▶ _Records shown_:
☆ ☆ ☆
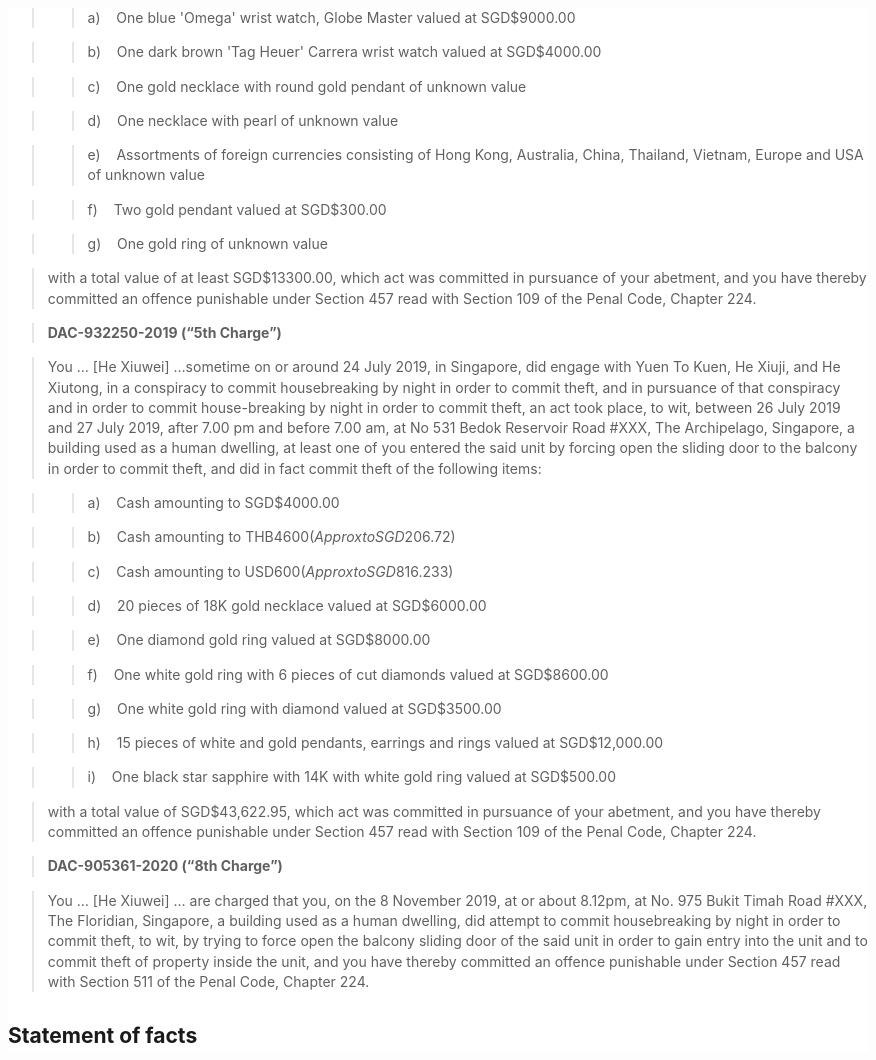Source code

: >> a)    One blue 'Omega' wrist watch, Globe Master valued at SGD$9000.00

>> b)    One dark brown 'Tag Heuer' Carrera wrist watch valued at SGD$4000.00

>> c)    One gold necklace with round gold pendant of unknown value

>> d)    One necklace with pearl of unknown value

>> e)    Assortments of foreign currencies consisting of Hong Kong, Australia, China, Thailand, Vietnam, Europe and USA of unknown value

>> f)    Two gold pendant valued at SGD$300.00

>> g)    One gold ring of unknown value

> with a total value of at least SGD$13300.00, which act was committed in pursuance of your abetment, and you have thereby committed an offence punishable under Section 457 read with Section 109 of the Penal Code, Chapter 224.

> **DAC-932250-2019 (“5th Charge”)**

> You … \[He Xiuwei\] …sometime on or around 24 July 2019, in Singapore, did engage with Yuen To Kuen, He Xiuji, and He Xiutong, in a conspiracy to commit housebreaking by night in order to commit theft, and in pursuance of that conspiracy and in order to commit house-breaking by night in order to commit theft, an act took place, to wit, between 26 July 2019 and 27 July 2019, after 7.00 pm and before 7.00 am, at No 531 Bedok Reservoir Road #XXX, The Archipelago, Singapore, a building used as a human dwelling, at least one of you entered the said unit by forcing open the sliding door to the balcony in order to commit theft, and did in fact commit theft of the following items:

>> a)    Cash amounting to SGD$4000.00

>> b)    Cash amounting to THB$4600 (Approx to SGD$206.72)

>> c)    Cash amounting to USD$600 (Approx to SGD$816.233)

>> d)    20 pieces of 18K gold necklace valued at SGD$6000.00

>> e)    One diamond gold ring valued at SGD$8000.00

>> f)    One white gold ring with 6 pieces of cut diamonds valued at SGD$8600.00

>> g)    One white gold ring with diamond valued at SGD$3500.00

>> h)    15 pieces of white and gold pendants, earrings and rings valued at SGD$12,000.00

>> i)    One black star sapphire with 14K with white gold ring valued at SGD$500.00

> with a total value of SGD$43,622.95, which act was committed in pursuance of your abetment, and you have thereby committed an offence punishable under Section 457 read with Section 109 of the Penal Code, Chapter 224.

> **DAC-905361-2020 (“8th Charge”)**

> You … \[He Xiuwei\] … are charged that you, on the 8 November 2019, at or about 8.12pm, at No. 975 Bukit Timah Road #XXX, The Floridian, Singapore, a building used as a human dwelling, did attempt to commit housebreaking by night in order to commit theft, to wit, by trying to force open the balcony sliding door of the said unit in order to gain entry into the unit and to commit theft of property inside the unit, and you have thereby committed an offence punishable under Section 457 read with Section 511 of the Penal Code, Chapter 224.

## Statement of facts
☆ ☆ ☆
▶ _How to complete this task_: Exactly as written, give every entry again, but not the pictures.

▶ _Expected answer_:
Source code

: >> a)    One blue 'Omega' wrist watch, Globe Master valued at SGD$9000.00

>> b)    One dark brown 'Tag Heuer' Carrera wrist watch valued at SGD$4000.00

>> c)    One gold necklace with round gold pendant of unknown value

>> d)    One necklace with pearl of unknown value

>> e)    Assortments of foreign currencies consisting of Hong Kong, Australia, China, Thailand, Vietnam, Europe and USA of unknown value

>> f)    Two gold pendant valued at SGD$300.00

>> g)    One gold ring of unknown value

> with a total value of at least SGD$13300.00, which act was committed in pursuance of your abetment, and you have thereby committed an offence punishable under Section 457 read with Section 109 of the Penal Code, Chapter 224.

> **DAC-932250-2019 (“5th Charge”)**

> You … \[He Xiuwei\] …sometime on or around 24 July 2019, in Singapore, did engage with Yuen To Kuen, He Xiuji, and He Xiutong, in a conspiracy to commit housebreaking by night in order to commit theft, and in pursuance of that conspiracy and in order to commit house-breaking by night in order to commit theft, an act took place, to wit, between 26 July 2019 and 27 July 2019, after 7.00 pm and before 7.00 am, at No 531 Bedok Reservoir Road #XXX, The Archipelago, Singapore, a building used as a human dwelling, at least one of you entered the said unit by forcing open the sliding door to the balcony in order to commit theft, and did in fact commit theft of the following items:

>> a)    Cash amounting to SGD$4000.00

>> b)    Cash amounting to THB$4600 (Approx to SGD$206.72)

>> c)    Cash amounting to USD$600 (Approx to SGD$816.233)

>> d)    20 pieces of 18K gold necklace valued at SGD$6000.00

>> e)    One diamond gold ring valued at SGD$8000.00

>> f)    One white gold ring with 6 pieces of cut diamonds valued at SGD$8600.00

>> g)    One white gold ring with diamond valued at SGD$3500.00

>> h)    15 pieces of white and gold pendants, earrings and rings valued at SGD$12,000.00

>> i)    One black star sapphire with 14K with white gold ring valued at SGD$500.00

> with a total value of SGD$43,622.95, which act was committed in pursuance of your abetment, and you have thereby committed an offence punishable under Section 457 read with Section 109 of the Penal Code, Chapter 224.

> **DAC-905361-2020 (“8th Charge”)**

> You … \[He Xiuwei\] … are charged that you, on the 8 November 2019, at or about 8.12pm, at No. 975 Bukit Timah Road #XXX, The Floridian, Singapore, a building used as a human dwelling, did attempt to commit housebreaking by night in order to commit theft, to wit, by trying to force open the balcony sliding door of the said unit in order to gain entry into the unit and to commit theft of property inside the unit, and you have thereby committed an offence punishable under Section 457 read with Section 511 of the Penal Code, Chapter 224.

## Statement of facts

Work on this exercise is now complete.